Selected passage:
------------------------------------------------------------
When ministers feel that they are suffering great hardships and privations in the cause of Christ, let them in imagination visit the workshop [p. 102] of the apostle Paul, bearing in mind that while this chosen man of God is fashioning the canvas, he is working for bread which he has justly earned by his labors as an apostle of Christ. At the call of duty, he would meet the most violent opponents, and silence their proud boasting, and then he would resume his humble employment. His zeal and industry should be a rebuke to indolence or selfish ease in the minister of Christ. Any labor that will benefit humanity or advance the cause of God, should be regarded as honorable.

In preaching the gospel at Corinth, the apostle adopted a different course of action from that which had marked his labors at Athens. While in the latter place, he had adapted his style to the character of his audience; and much of his time had been devoted to the discussion of natural religion, matching logic with logic, and science with science. But when he reviewed the time and labor which he had there devoted to the exposition of Christianity, and realized that his style of teaching had not been productive of much fruit, he decided upon a different plan of labor in the future. He determined to avoid elaborate arguments and discussions of theories as much as possible, and to urge upon sinners the doctrine of salvation through Christ. In his epistle to his Corinthian brethren, he afterward described his manner of laboring among them:—

"And I, brethren, when I came to you, came not with excellency of speech or of wisdom, declaring unto you the testimony of God. For I determined not to know anything among you, save Jesus Christ, and him crucified. And I was with you in weakness, and in fear, and in much trembling. And my speech and may preaching was not with [p. 103] enticing words of man's wisdom, but in demonstration of the Spirit and of power; that your faith should not stand in the wisdom of men, but in the power of God."
------------------------------------------------------------
Data extract:
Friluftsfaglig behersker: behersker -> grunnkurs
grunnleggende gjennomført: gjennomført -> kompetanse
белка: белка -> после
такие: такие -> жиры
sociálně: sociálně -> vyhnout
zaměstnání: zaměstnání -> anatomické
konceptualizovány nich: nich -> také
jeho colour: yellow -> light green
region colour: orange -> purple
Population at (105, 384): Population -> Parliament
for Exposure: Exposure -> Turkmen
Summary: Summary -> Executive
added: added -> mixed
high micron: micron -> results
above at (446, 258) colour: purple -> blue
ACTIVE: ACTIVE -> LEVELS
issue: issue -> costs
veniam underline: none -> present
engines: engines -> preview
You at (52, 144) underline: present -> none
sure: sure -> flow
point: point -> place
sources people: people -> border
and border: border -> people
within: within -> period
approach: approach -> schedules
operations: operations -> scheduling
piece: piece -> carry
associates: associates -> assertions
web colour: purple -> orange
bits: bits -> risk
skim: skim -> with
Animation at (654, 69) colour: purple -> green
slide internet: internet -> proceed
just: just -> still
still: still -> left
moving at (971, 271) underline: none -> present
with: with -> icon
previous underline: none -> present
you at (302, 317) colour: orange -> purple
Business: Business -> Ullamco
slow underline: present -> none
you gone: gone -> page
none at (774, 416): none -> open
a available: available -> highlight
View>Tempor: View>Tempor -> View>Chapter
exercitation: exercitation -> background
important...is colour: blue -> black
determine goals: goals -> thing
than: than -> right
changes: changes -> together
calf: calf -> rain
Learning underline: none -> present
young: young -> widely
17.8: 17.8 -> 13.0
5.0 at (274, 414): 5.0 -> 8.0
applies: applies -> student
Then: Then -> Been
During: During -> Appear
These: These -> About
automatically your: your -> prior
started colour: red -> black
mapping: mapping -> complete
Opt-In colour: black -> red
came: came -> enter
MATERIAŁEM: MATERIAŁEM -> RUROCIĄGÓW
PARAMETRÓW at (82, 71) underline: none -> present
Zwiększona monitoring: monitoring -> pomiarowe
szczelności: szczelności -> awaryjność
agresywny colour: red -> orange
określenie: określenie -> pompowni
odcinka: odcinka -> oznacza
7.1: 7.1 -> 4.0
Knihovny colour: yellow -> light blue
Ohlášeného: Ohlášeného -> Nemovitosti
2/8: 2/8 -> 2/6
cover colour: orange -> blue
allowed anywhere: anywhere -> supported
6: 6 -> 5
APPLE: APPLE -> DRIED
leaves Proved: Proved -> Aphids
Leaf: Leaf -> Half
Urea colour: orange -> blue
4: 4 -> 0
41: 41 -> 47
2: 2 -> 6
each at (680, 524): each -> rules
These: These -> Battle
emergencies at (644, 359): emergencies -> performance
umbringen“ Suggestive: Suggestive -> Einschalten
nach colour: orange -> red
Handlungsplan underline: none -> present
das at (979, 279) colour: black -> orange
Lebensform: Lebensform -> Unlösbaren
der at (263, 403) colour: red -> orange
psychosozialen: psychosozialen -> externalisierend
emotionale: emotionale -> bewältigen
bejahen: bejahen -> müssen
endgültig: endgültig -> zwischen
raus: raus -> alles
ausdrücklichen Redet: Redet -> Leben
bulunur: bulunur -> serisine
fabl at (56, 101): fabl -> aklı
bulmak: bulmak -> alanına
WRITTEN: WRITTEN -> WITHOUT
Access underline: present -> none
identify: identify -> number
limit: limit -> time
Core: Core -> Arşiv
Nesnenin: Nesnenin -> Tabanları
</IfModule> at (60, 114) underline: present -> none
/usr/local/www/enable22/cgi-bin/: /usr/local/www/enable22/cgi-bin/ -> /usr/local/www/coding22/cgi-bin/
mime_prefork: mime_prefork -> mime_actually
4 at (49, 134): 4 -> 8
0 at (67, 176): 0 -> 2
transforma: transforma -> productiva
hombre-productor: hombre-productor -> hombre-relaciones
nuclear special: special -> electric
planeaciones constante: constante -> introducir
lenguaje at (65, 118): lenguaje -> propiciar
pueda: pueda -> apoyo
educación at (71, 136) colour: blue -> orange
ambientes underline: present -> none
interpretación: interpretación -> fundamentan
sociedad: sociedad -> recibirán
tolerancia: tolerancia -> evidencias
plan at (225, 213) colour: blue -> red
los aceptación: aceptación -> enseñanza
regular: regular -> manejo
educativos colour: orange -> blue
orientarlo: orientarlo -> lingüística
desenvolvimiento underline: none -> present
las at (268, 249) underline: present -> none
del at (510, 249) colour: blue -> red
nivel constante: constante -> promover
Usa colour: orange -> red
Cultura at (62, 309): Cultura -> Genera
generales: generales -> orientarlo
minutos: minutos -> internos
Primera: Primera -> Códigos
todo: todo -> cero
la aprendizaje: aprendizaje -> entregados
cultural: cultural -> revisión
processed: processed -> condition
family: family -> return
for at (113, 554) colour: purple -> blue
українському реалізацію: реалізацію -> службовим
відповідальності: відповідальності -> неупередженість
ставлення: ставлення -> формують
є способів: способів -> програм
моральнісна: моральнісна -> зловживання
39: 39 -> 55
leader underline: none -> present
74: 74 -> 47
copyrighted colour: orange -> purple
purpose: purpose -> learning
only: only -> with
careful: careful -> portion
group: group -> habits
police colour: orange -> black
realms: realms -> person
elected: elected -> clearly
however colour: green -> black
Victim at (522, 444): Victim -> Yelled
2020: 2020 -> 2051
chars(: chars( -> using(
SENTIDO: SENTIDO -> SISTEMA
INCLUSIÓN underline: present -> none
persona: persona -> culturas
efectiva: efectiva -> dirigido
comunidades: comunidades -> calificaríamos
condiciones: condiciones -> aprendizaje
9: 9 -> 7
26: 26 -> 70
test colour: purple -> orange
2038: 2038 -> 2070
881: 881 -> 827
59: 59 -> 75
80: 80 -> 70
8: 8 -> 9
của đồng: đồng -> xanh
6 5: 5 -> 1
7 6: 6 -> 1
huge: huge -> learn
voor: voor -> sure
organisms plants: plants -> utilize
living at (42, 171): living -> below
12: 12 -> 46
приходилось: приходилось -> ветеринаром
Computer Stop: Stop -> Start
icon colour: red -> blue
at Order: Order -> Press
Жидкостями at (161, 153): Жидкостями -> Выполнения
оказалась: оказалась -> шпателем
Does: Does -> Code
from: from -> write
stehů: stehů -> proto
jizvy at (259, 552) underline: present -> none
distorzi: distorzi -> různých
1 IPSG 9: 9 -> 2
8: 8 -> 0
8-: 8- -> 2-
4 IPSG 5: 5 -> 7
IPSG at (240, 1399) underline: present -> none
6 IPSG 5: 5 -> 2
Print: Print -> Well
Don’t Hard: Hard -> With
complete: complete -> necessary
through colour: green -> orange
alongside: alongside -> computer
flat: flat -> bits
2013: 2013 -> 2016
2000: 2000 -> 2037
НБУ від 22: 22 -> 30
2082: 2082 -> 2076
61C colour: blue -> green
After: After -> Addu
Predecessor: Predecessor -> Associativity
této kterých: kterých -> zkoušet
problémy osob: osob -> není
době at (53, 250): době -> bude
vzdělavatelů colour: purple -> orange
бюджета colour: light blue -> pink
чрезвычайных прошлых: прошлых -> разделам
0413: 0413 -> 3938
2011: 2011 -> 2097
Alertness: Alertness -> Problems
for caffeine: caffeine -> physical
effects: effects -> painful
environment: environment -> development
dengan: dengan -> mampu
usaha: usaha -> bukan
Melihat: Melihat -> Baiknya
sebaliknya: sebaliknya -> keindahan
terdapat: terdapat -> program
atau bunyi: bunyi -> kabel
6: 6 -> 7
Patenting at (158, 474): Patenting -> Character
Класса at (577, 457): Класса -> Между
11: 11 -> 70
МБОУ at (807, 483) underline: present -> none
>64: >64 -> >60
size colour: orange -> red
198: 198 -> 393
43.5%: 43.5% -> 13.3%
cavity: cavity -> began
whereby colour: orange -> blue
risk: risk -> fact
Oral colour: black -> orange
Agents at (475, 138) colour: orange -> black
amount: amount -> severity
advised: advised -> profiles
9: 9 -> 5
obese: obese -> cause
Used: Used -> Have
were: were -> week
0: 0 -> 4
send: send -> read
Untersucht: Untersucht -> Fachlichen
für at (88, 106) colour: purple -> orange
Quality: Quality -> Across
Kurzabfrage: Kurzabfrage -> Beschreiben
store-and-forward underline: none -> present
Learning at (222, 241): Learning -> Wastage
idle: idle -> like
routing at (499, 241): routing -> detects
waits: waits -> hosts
------------------------------------------------------------
Stated exercise:
Continue the passage about the apostle Paul's labors at Corinth, starting after the quotation from his epistle that closes it.

Answer to this problem:
Here the apostle has given the most successful manner of converting souls from ignorance and the darkness of error, to the light of truth. If ministers would follow more closely the example of Paul in this particular, they would see greater success attending their efforts. If all who minister in word and doctrine would make it their first business to be pure in heart and life, and to connect themselves closely with Heaven, their teaching would have greater power to convict souls.

When Christ was upon earth, the Jews all over the land were notified to watch his movements, for their religion was not safe where his influence was felt. He was continually followed by spies, who caught up every word and act which they could use against him. Paul had to meet the same spirit of opposition and blind prejudice. He preached first in the synagogue, reasoning from Moses and the prophets, showing what sins the Lord had most severely punished in olden times, and that murmuring and rebellion was the grievous crime that had brought God's displeasure upon the people of his choice.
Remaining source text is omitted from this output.